* _Exercise brief_: Type the data below again exactly. Omit all pictures.

* _Collected material_:
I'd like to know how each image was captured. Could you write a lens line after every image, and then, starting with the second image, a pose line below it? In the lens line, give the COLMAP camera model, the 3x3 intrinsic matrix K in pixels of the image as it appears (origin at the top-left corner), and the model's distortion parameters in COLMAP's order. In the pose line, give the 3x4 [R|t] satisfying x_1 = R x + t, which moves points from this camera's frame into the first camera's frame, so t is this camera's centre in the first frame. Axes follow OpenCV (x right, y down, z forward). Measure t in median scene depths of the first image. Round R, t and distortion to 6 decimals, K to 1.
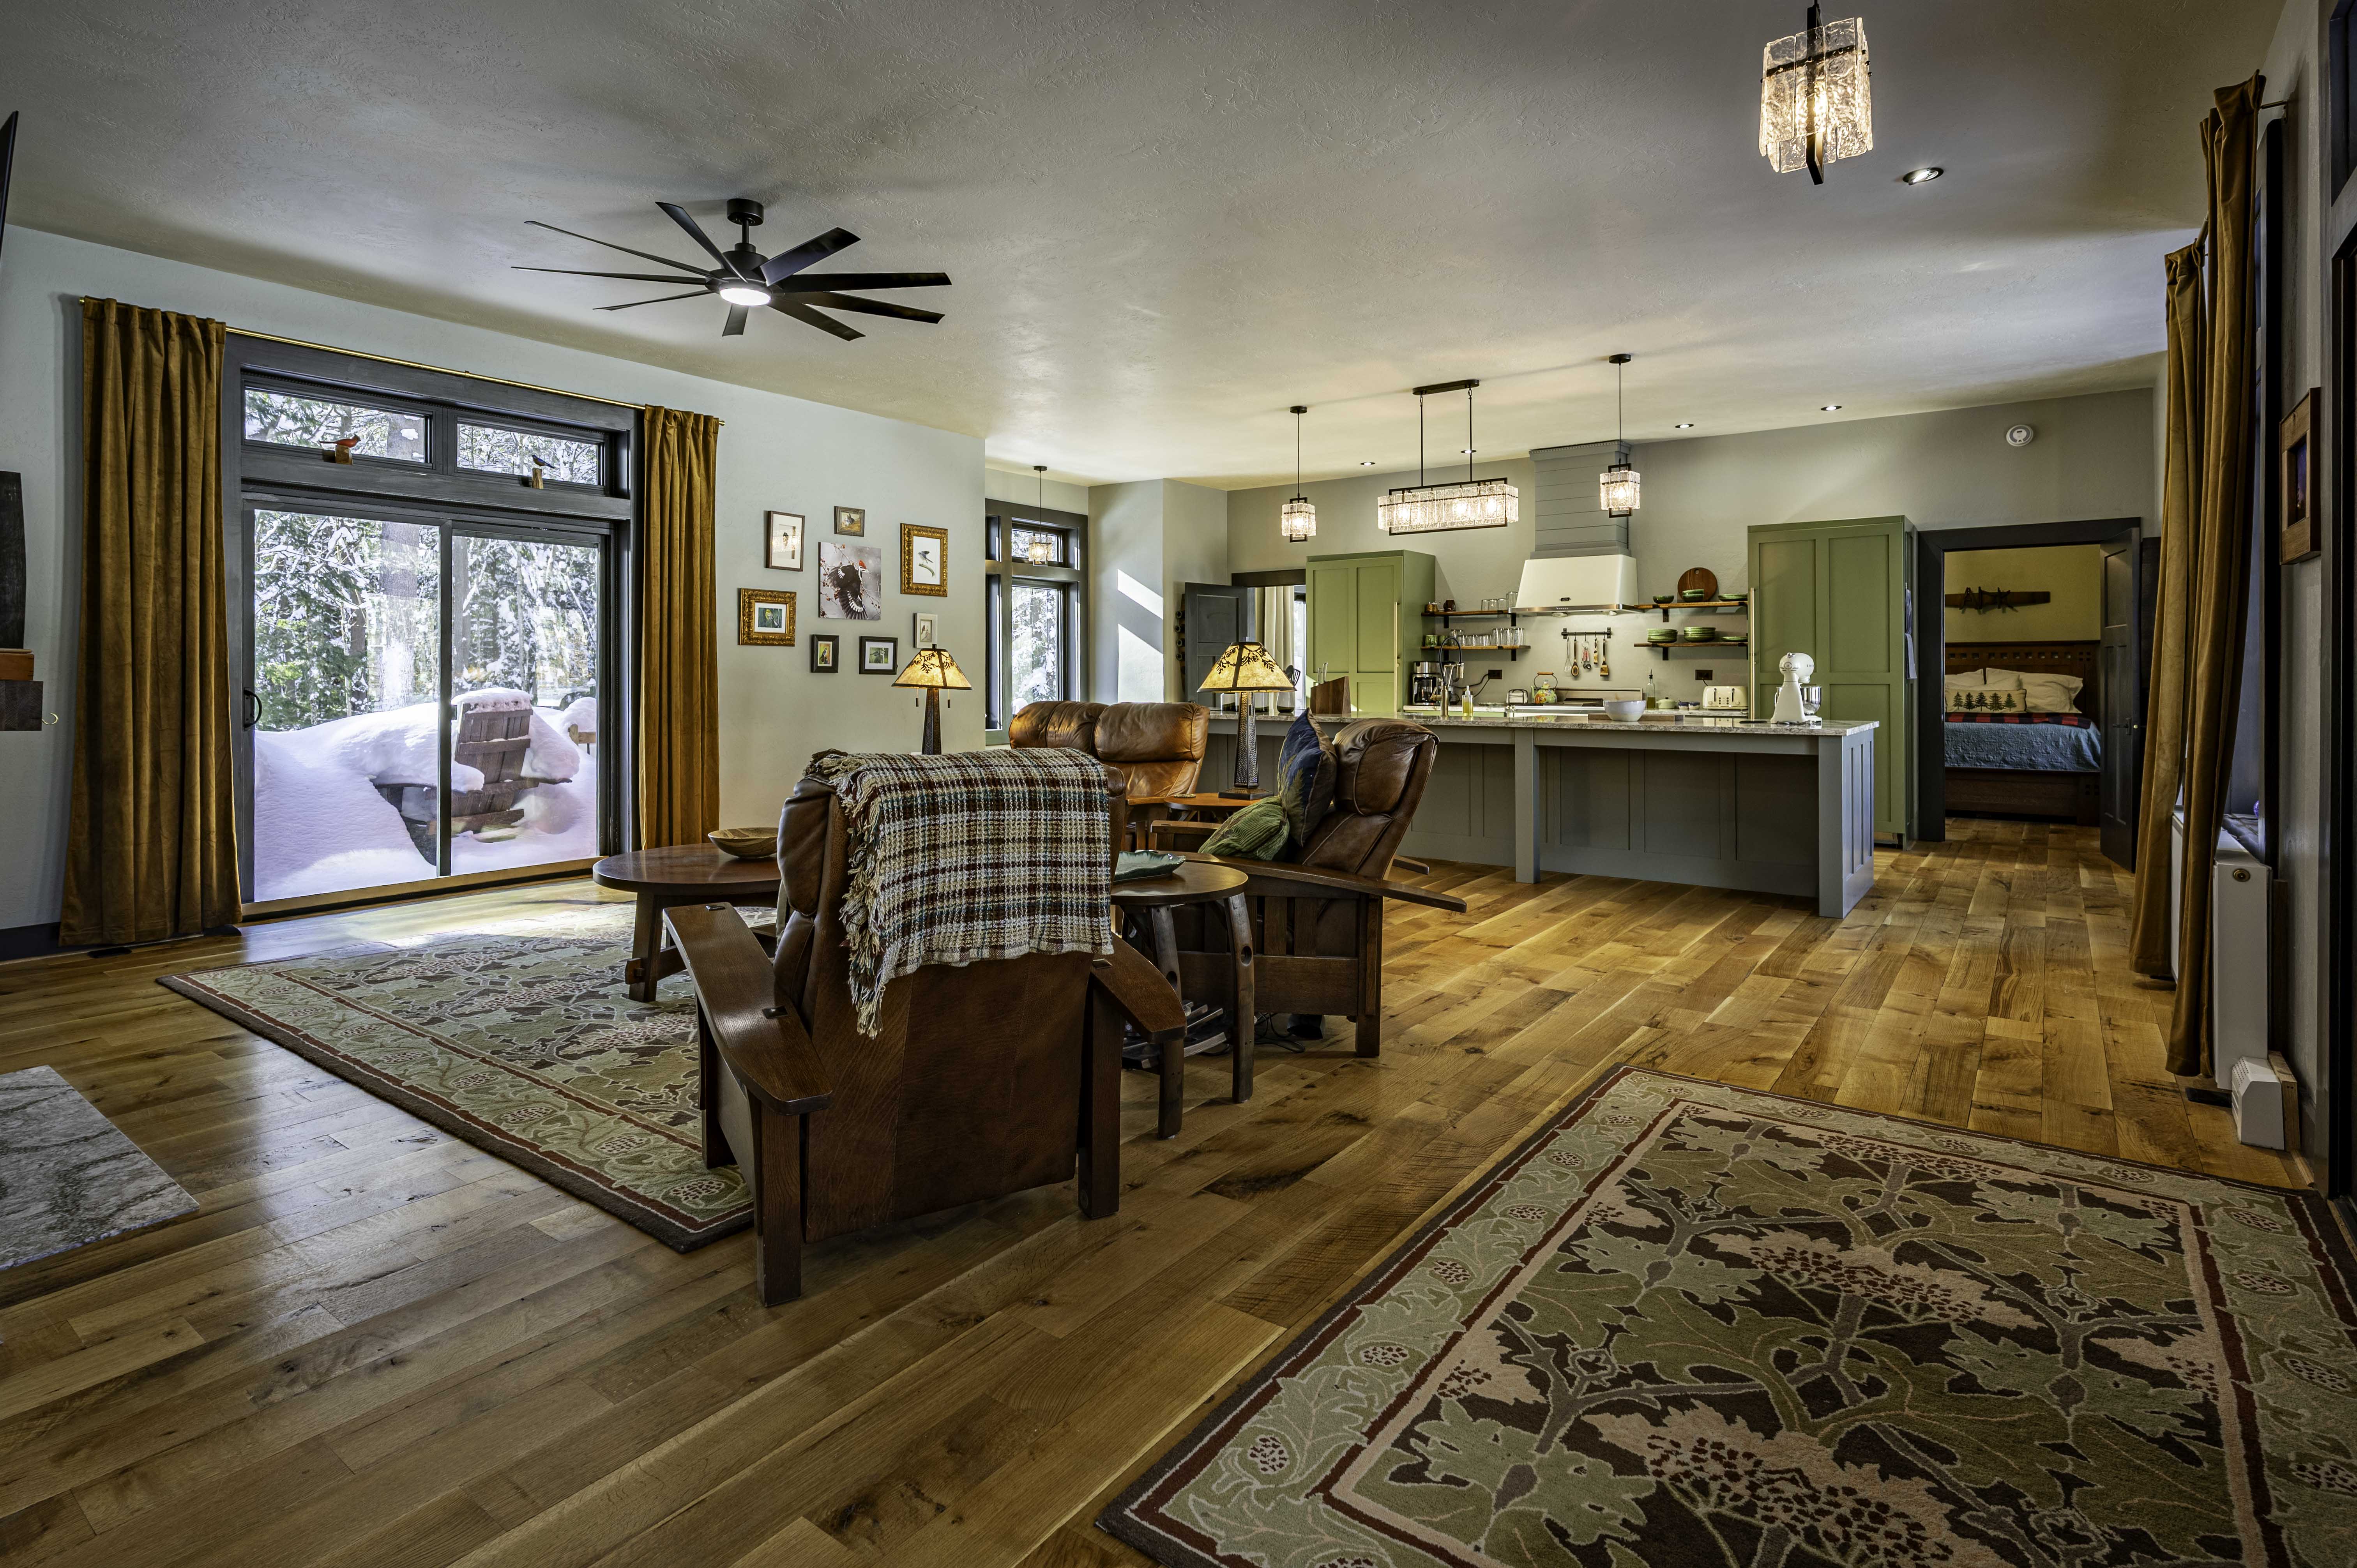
lens RADIAL K [[1161.2, 0, 1180.3], [0, 1161.2, 658.3], [0, 0, 1]] dist [-0.004896, 0.002972]
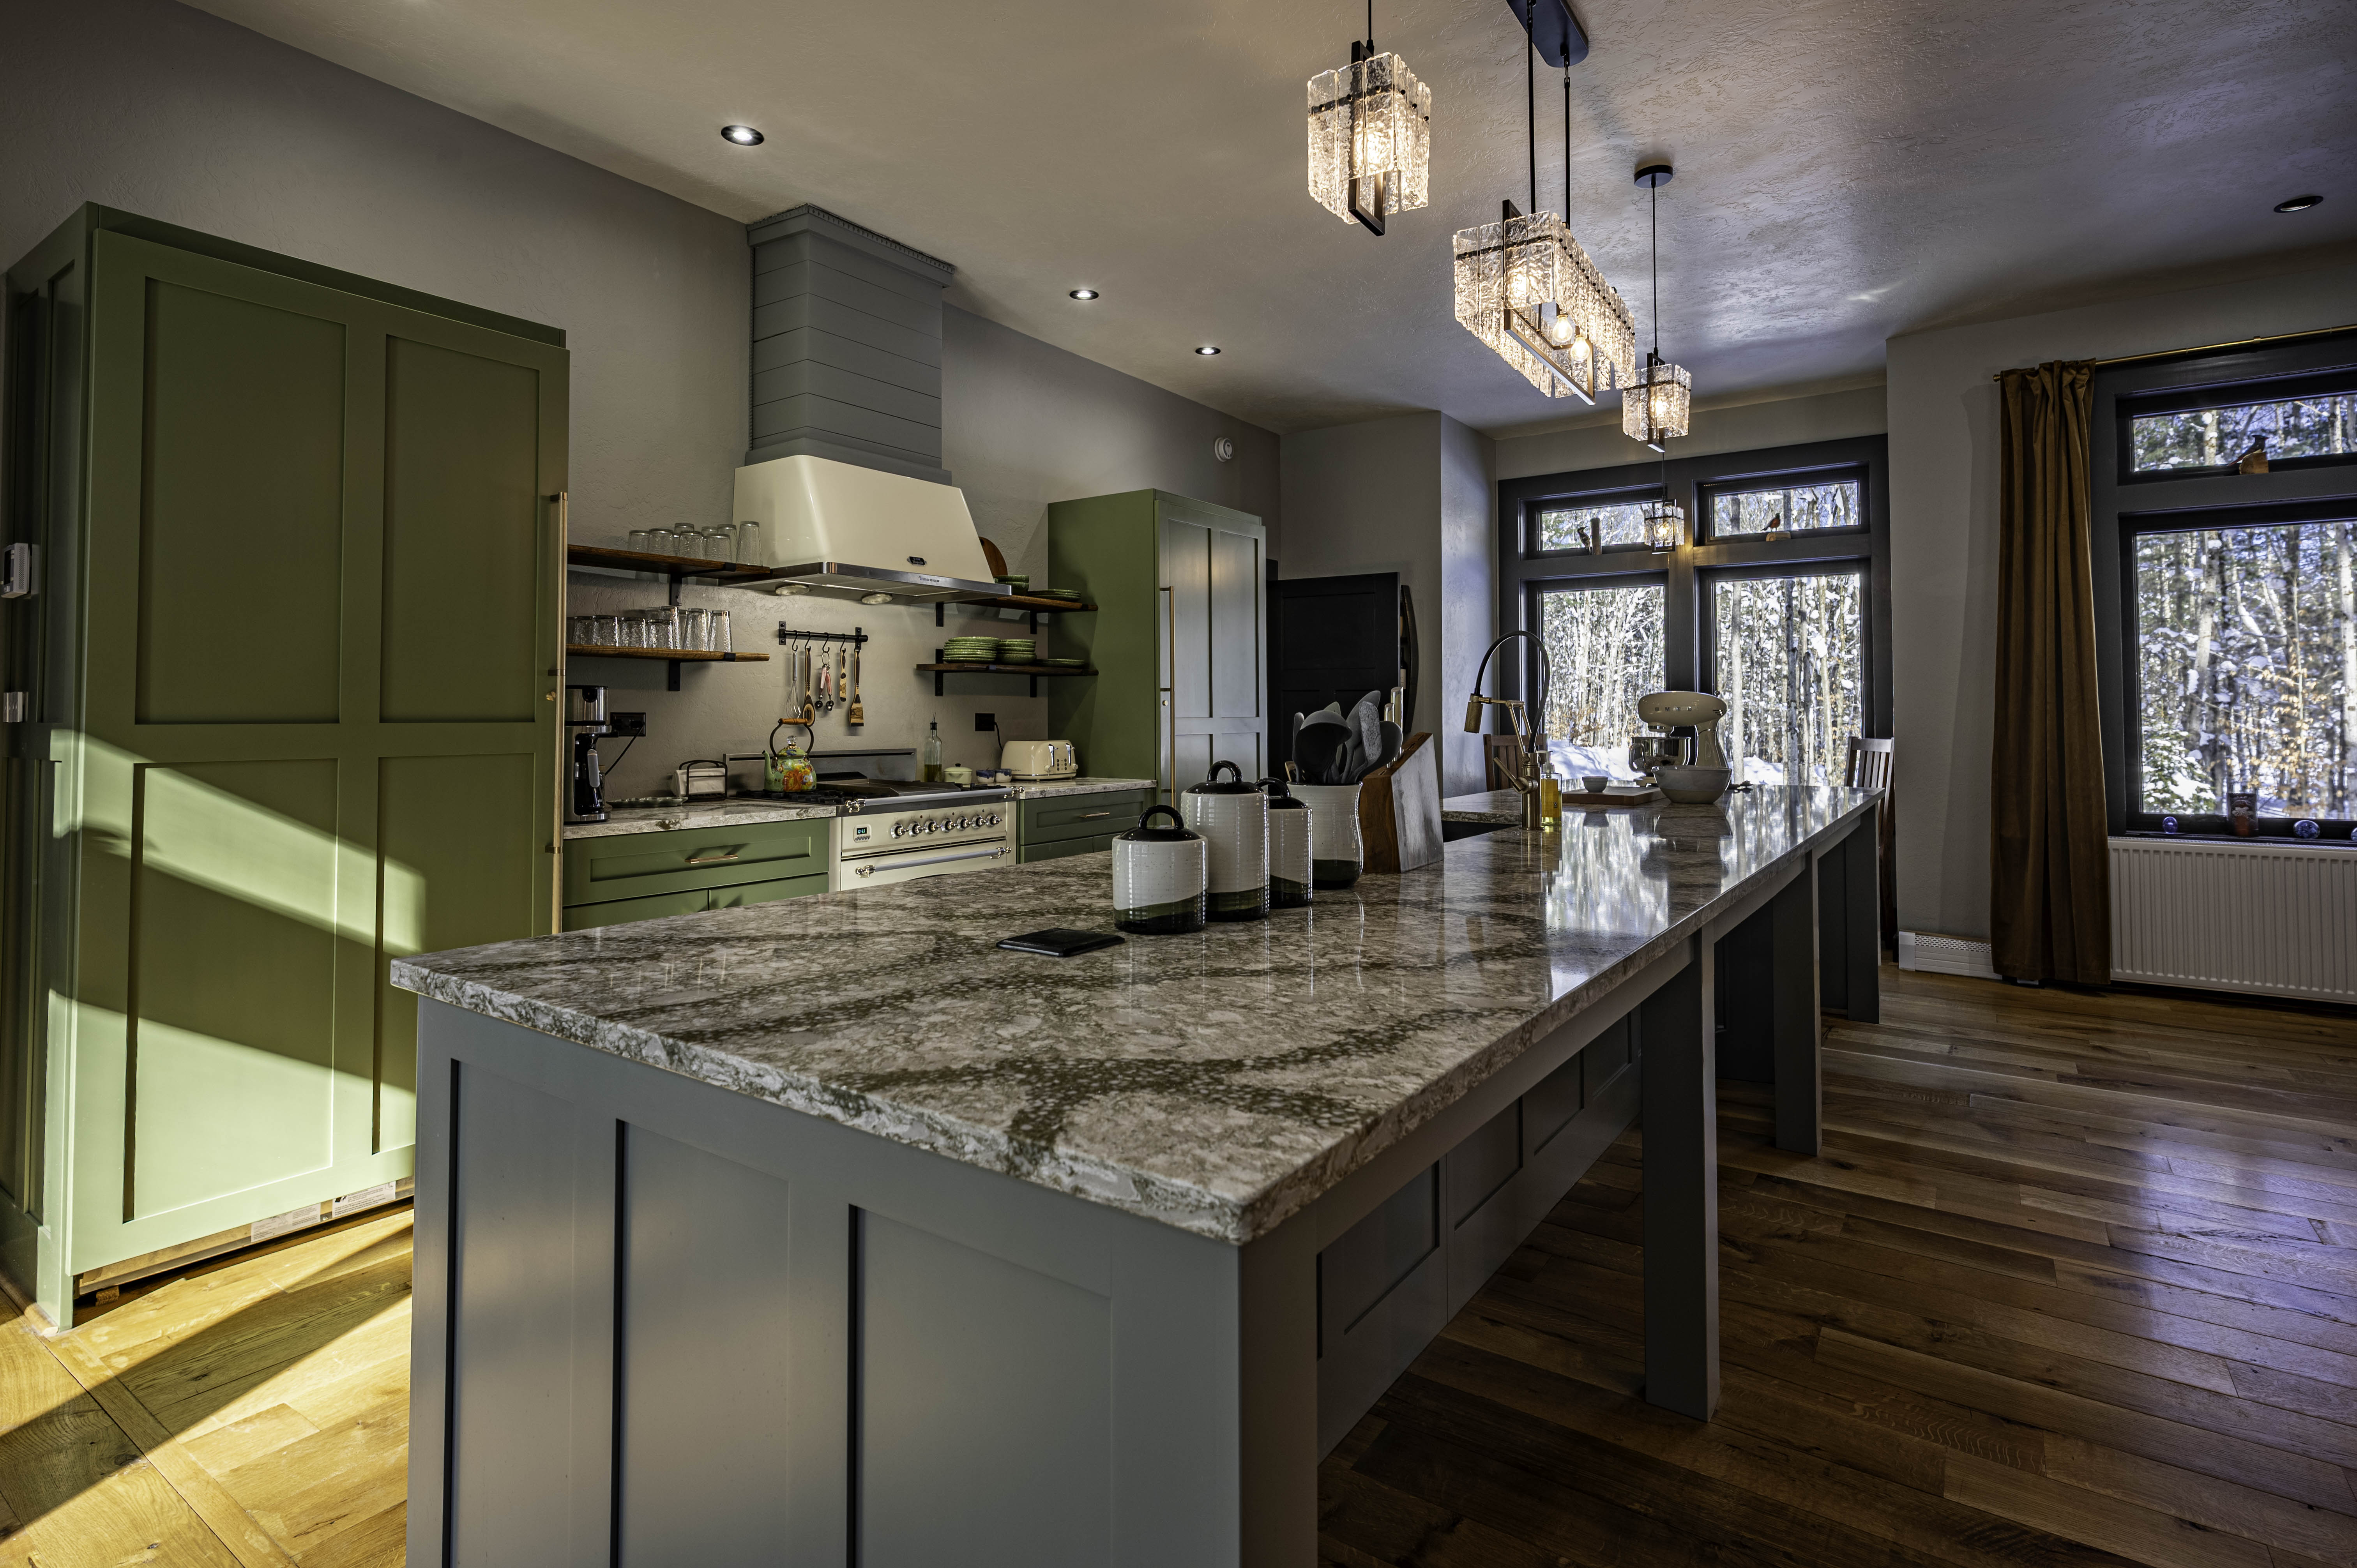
lens RADIAL K [[1161.2, 0, 1165.2], [0, 1161.2, 684.0], [0, 0, 1]] dist [-0.004896, 0.002972]
pose [[-0.037357, 0.027278, 0.998930, -0.136595], [-0.012016, 0.999543, -0.027744, 0.010047], [-0.999230, -0.013039, -0.037012, 0.923452]]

* _Solution to the problem_:
I'd like to know how each image was captured. Could you write a lens line after every image, and then, starting with the second image, a pose line below it? In the lens line, give the COLMAP camera model, the 3x3 intrinsic matrix K in pixels of the image as it appears (origin at the top-left corner), and the model's distortion parameters in COLMAP's order. In the pose line, give the 3x4 [R|t] satisfying x_1 = R x + t, which moves points from this camera's frame into the first camera's frame, so t is this camera's centre in the first frame. Axes follow OpenCV (x right, y down, z forward). Measure t in median scene depths of the first image. Round R, t and distortion to 6 decimals, K to 1.
lens RADIAL K [[1161.2, 0, 1180.3], [0, 1161.2, 658.3], [0, 0, 1]] dist [-0.004896, 0.002972]
lens RADIAL K [[1161.2, 0, 1165.2], [0, 1161.2, 684.0], [0, 0, 1]] dist [-0.004896, 0.002972]
pose [[-0.037357, 0.027278, 0.998930, -0.136595], [-0.012016, 0.999543, -0.027744, 0.010047], [-0.999230, -0.013039, -0.037012, 0.923452]]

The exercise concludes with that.